WHAT THE TASK ASKS → Every line of the data below that holds the string "shoulder" needs to be reported.

──────── SOURCE INFORMATION

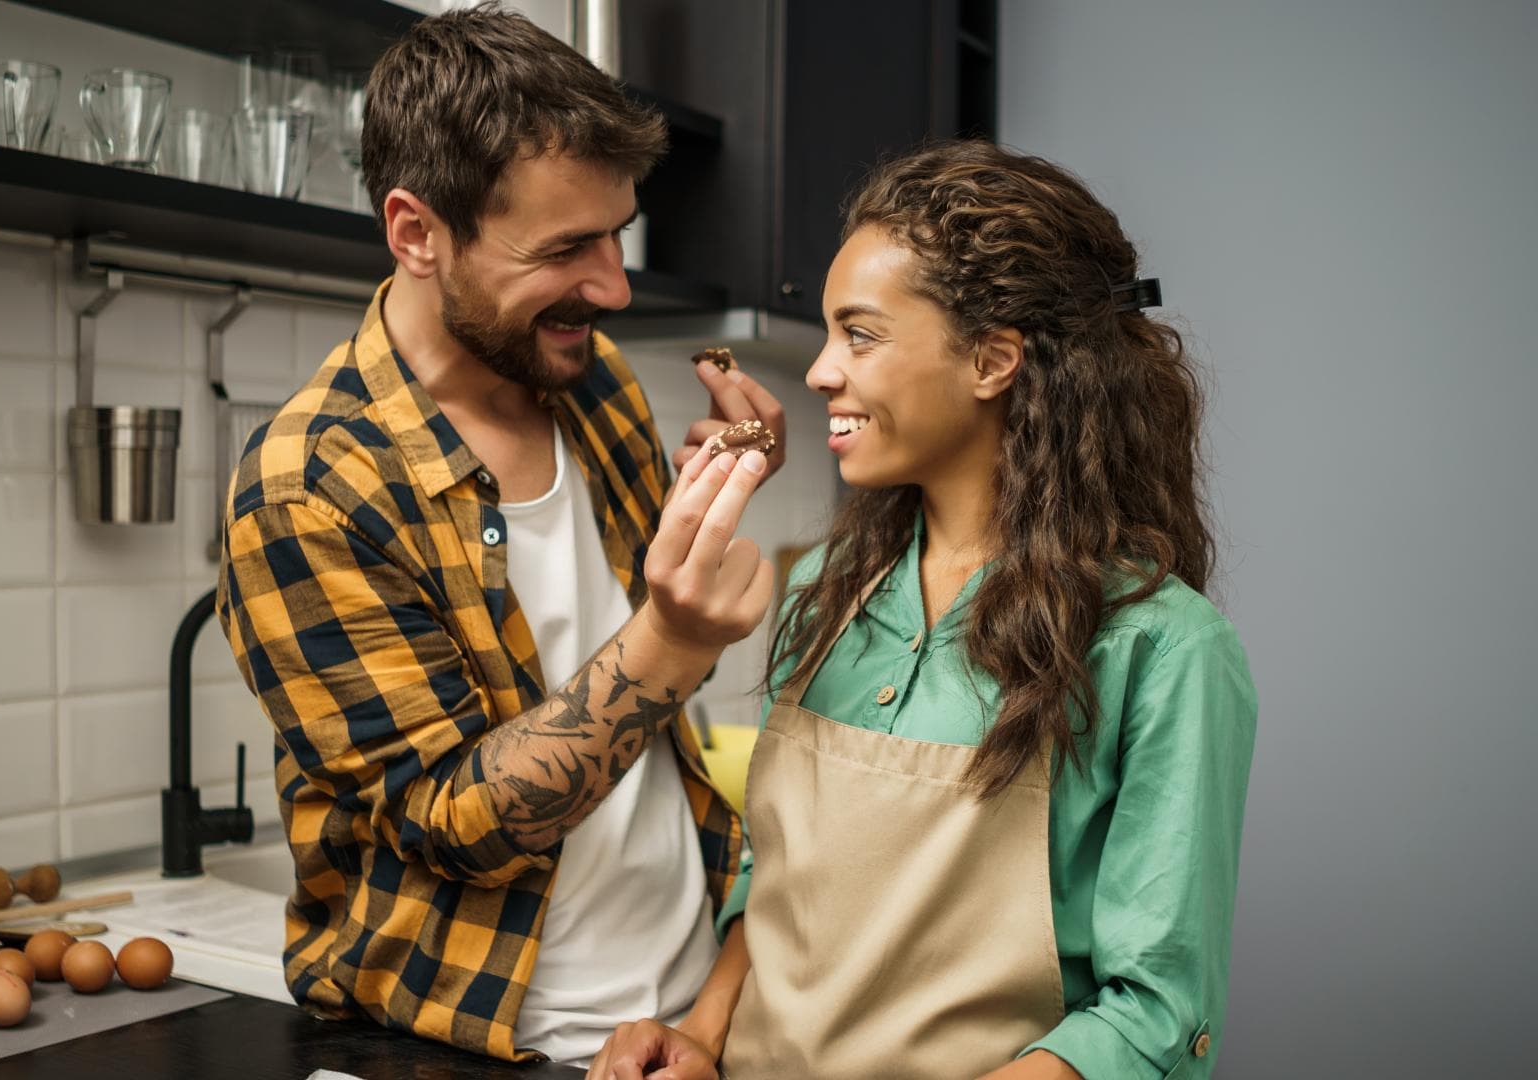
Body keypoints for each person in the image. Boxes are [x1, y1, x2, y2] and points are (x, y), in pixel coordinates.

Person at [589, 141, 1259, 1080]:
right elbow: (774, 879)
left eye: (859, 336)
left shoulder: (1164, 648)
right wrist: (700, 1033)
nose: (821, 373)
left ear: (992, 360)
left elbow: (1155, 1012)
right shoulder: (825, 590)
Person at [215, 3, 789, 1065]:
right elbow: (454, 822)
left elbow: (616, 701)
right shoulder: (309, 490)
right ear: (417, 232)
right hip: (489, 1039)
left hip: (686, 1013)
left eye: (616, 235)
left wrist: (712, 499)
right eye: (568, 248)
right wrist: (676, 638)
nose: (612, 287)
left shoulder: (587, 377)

────────────────

ANSWER FOR THE TASK →
left shoulder: (1164, 648)
right shoulder: (825, 590)
right shoulder: (309, 490)
left shoulder: (587, 377)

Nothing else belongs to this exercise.